This Thursday, a small crowd will converge on a New York City hotel conference room in order to hear the latest wisdom from one of the more controversial CEOs in the ranks of smaller names that many investors probably never have heard of. It's no Omaha Berkshire Hathaway annual meeting extravaganza, mind you, but it is one of the few annual meetings I rarely miss.
Biglari Holdings (BH) CEO Sardar Biglari no doubt will wax on for hours about his investment philosophy, the company's "successes" and at least once probably will tell the assembled group of shareholders that those who don't buy into his long-term philosophy, or like the way he runs the company, should sell their shares.
He'll answer questions for hours, which is the best thing about this meeting. Occasionally, his mentor, sidekick and board of directors Vice Chairman Phil Cooley will add his two cents, in his unique, dry-witted manner.
Biglari shareholders in my view fall into two camps. In one camp are the Biglari stalwarts who truly believe this fairly young man, age 39, could be one of the next great capital allocators. Some compare him to Warren Buffett. The other camp is comprised of longtime, somewhat disgruntled shareholders like me who believe that while Biglari is smart and may be gifted, his results have not been all that impressive. We also question his "bull in a china shop" style and compensation structure, and believe that while Biglari Holdings shares are tremendously undervalued, it is because of self-inflicted wounds. Investors at large have difficulty understanding the company, its structure, CEO compensation, small float and relatively large price per share ($430), which together produce what I've termed the "Biglari discount."
Shares should be trading much higher than current levels. The company's nearly 20% stake in casual dining restaurant chain Cracker Barrel (CBRL) is alone worth nearly $800 million, while BH's market cap stands at $900 million. That CBRL stake, a wise purchase by Biglari (although he botched efforts to get seats on the board of directors), also generated about $42 million in dividends for BH over the past year. Longer-term plans for this stake are unclear, but hopefully will be addressed to some extent on Thursday.

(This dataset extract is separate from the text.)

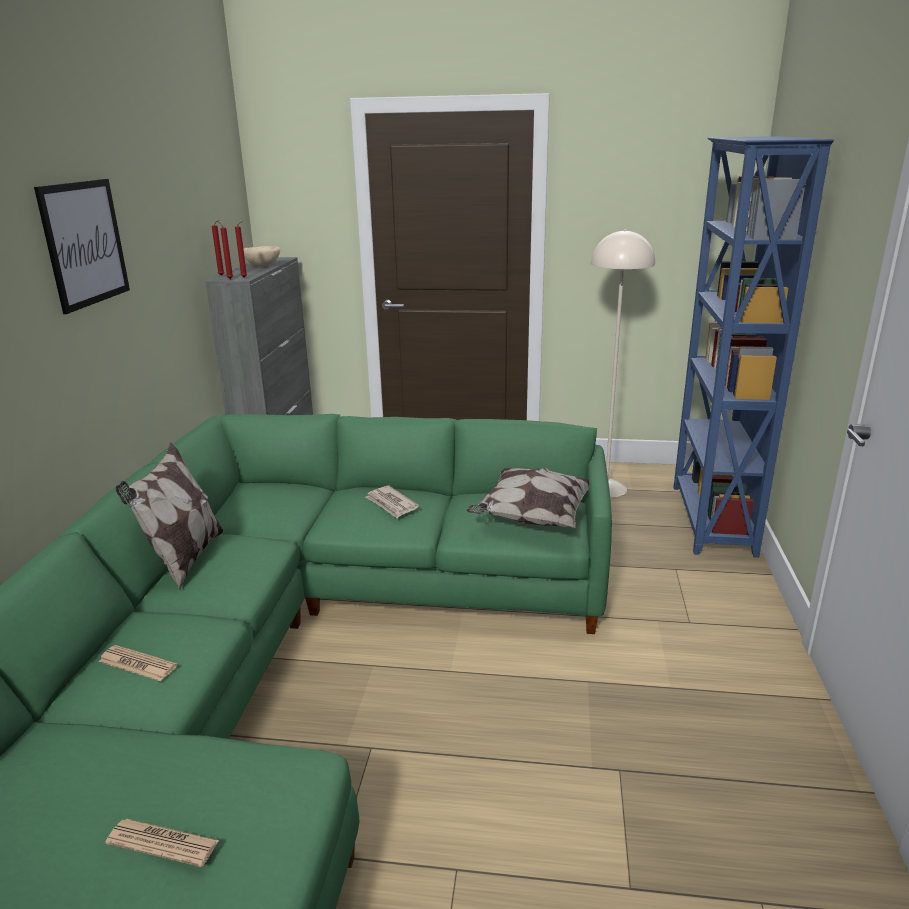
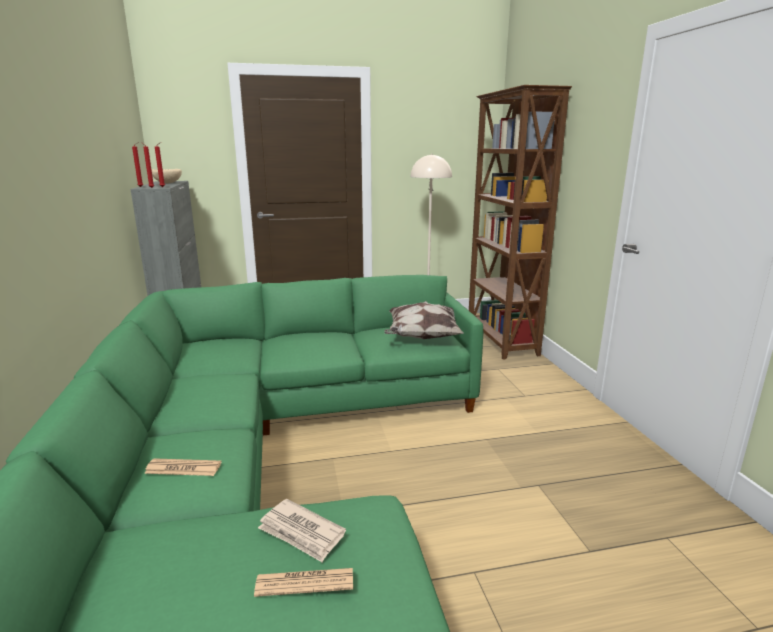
camera: 20 degrees left, 5 degrees down
picture [34,179,130,314] -> none
pillow [116,442,223,591] -> none
newspaper [366,486,419,518] -> newspaper moved to [258,499,346,562]
blue bookcase [673,136,834,558] -> brown bookcase [469,85,572,360]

BH also owns the Steak 'n Shake restaurant chain, which in turn owns a significant amount of real estate. Props to Sardar Biglari for turning this chain around over the past several years; don't dare call the chain's burgers "hamburgers," though, as Biglari will correct you that they are "steak burgers."
Arguably, in owing BH at current levels, shareholders are getting much of Steak 'n Shake and Biglari Holdings' other interests (including First Guard Insurance and the Western Sizzlin Restaurant chain) for free. While I still don't quite understand the rather impulsive purchase of deeply in-the-red Maxim Magazine in 2014, it was reportedly profitable last quarter. That's another topic that no doubt will come up on Thursday.
Hope springs eternal that BH shareholders one day will reap the rewards of owning a package of undervalued assets. Don't even consider a stake in this company, however, without reading Biglari's annual letter to shareholders, legendary in their own right, understanding the company history, and perhaps hearing from both the disgruntled shareholders and true believers.